Multi-frame object listings:
= = = = = = =
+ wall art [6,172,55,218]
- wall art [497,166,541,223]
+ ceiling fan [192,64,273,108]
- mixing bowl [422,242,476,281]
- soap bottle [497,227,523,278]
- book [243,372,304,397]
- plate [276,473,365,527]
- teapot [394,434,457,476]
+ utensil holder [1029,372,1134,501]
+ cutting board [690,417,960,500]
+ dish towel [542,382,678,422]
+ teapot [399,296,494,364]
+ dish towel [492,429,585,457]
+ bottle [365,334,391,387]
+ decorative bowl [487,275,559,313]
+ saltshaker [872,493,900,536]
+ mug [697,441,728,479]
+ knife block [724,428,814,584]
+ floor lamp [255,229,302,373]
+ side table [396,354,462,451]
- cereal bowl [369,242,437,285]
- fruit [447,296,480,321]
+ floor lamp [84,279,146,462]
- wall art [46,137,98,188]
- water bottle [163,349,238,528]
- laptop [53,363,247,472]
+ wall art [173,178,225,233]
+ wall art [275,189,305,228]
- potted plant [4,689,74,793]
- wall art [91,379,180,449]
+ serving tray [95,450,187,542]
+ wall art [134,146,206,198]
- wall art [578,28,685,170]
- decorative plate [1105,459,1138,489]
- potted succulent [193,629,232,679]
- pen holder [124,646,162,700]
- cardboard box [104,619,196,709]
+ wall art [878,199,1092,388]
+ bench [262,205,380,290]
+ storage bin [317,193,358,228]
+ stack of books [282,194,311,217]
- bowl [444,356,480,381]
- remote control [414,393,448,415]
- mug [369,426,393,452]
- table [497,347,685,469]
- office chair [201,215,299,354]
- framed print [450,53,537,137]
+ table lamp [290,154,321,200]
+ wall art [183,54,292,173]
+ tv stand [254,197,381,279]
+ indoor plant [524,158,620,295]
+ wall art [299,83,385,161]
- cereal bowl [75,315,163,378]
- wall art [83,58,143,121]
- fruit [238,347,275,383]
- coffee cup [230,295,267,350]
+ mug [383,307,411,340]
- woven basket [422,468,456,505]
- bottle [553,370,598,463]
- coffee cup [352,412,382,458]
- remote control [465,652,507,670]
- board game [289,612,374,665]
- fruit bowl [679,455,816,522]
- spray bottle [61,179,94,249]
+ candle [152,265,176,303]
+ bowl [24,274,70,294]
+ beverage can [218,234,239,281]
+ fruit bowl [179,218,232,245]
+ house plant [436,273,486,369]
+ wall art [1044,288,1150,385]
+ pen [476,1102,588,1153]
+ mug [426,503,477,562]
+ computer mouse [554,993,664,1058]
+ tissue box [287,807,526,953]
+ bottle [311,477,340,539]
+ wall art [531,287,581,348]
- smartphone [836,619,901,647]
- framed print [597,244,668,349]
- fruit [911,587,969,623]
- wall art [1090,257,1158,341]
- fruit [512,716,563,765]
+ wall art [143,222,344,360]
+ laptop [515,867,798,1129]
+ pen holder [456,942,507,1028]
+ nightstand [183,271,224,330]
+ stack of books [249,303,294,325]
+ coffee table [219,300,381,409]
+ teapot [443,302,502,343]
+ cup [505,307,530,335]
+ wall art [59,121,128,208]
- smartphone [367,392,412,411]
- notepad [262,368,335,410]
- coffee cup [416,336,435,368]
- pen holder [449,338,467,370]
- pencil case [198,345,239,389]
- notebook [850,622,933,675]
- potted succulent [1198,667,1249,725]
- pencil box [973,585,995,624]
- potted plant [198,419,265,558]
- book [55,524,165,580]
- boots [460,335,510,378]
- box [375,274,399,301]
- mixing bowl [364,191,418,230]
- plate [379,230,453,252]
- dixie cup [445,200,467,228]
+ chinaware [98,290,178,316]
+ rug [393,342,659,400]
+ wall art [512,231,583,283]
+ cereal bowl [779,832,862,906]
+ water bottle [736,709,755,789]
= = = = = = =
(Task objective)
Compute how many lines of the records above hold the string "pencil". Give the number with no other output.

(Your response)
2